Age of Charlemagne ends the saga, and it's not quite as daring as the previous campaigns, but it's not supposed to be. Its structure hearkens back to the original Medieval Total War, where you have a group of fully-fledged, heavily-armed kingdoms all vying for supremacy. Nobody is starting from the bottom. Charlemagne is on the cusp of controlling the greatest Empire since the Romans. The Lombards occupy the old Roman heartland of northern and central Italy. The Caliphate of Cordoba is entrenched in Spain and technologically advanced compared to its neighbors. When these powers go to war, they're doing it with professional armies and vast wealth at their command. Just like the old days.
But things have changed. Age of Charlemagne borrows from the Paradox playbook by introducing two new concepts that tie into the diplomatic game. The first is scripted events that can have immediate ramifications for the strategic balance. Early in the campaign, the Lombards are pressed by the Pope to return the city of Ravenna to Papal control. To refuse is to risk war with the Franks and Charlemagne, but to comply is to cede an important imperial possession. The Lombards have to choose how to respond to this crisis, and what kind of risks they are willing to run.

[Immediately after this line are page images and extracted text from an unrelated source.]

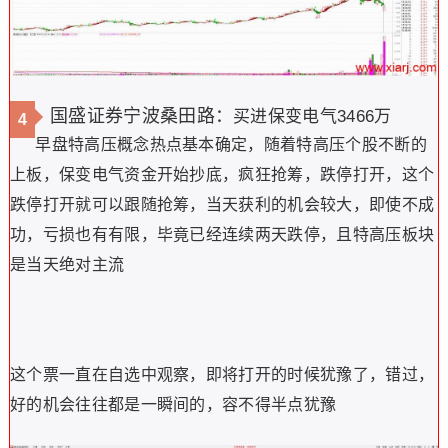
国盛证券宁波桑田路：
买进保变电气3466万
4
早盘特高压概念热点基本确定，随着特高压个股不断的
上板，保变电气资金开始抄底，疯狂抢筹，跌停打开，这个
跌停打开就可以跟随抢筹，当天获利的机会较大，即使不成
功，亏损也有有限，毕竟已经连续两天跌停，且特高压板块
是当天绝对主流
这个票一直在自选中观察，即将打开的时候犹豫了，错过，
好的机会往往都是一瞬间的，容不得半点犹豫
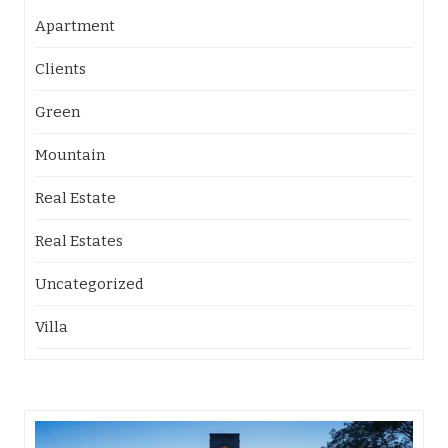
Apartment
Clients
Green
Mountain
Real Estate
Real Estates
Uncategorized
Villa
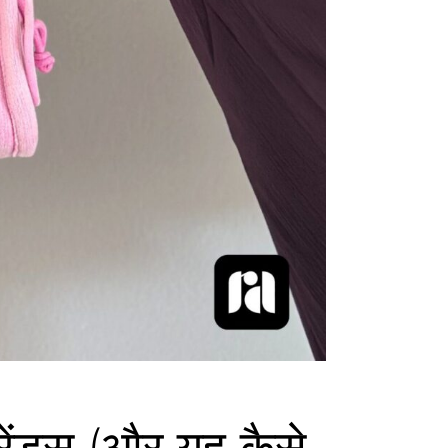
ेंड्स (और यह कैसे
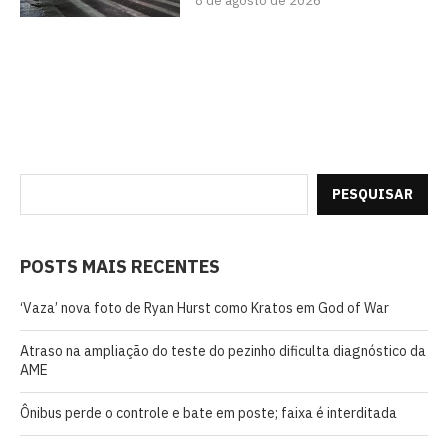
8 de agosto de 2026
PESQUISAR
POSTS MAIS RECENTES
‘Vaza’ nova foto de Ryan Hurst como Kratos em God of War
Atraso na ampliação do teste do pezinho dificulta diagnóstico da
AME
Ônibus perde o controle e bate em poste; faixa é interditada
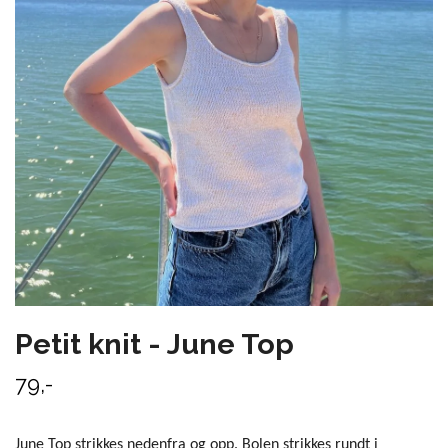
Petit knit - June Top
79,-
June Top strikkes nedenfra og opp. Bolen strikkes rundt i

If push comes to shove (and stab, and bludgeon), Age of Charlemagne doesn't want the action to become too much of a Dark Ages rugby scrum. A war that drags on and on with rising losses causes "war exhaustion." Public order declines, armies become demoralized, and nobles and retainers begin to think of treason. After fifteen years, "Total War" has finally found a way to control and contain its own anarchy, and turned the diplomatic game from a half-baked distraction into something that determines the structure of a campaign.
It's the Total War equivalent of spiking the football in the endzone. Attila began by reinventing Total War as we have always known it, using daring faction design and new game mechanics like razing settlements to bring the grim darkness of the fifth century to life. It ends with a campaign that is almost entirely traditional, closer to Shogun and Medieval than to Rome and Empire. Yet it solves problems that have bedeviled Creative Assembly's games for years.
Before Attila, the Total War series seemed like it might be out of ideas just as it was almost out of viable historical settings. It could refine old ideas but not substantially improve them. It could embrace new ones, but botch the execution so badly that the point was entirely lost.
Attila tore all that down. And here at the end of the Age of Charlemagne, something new and exciting is rising to take its place.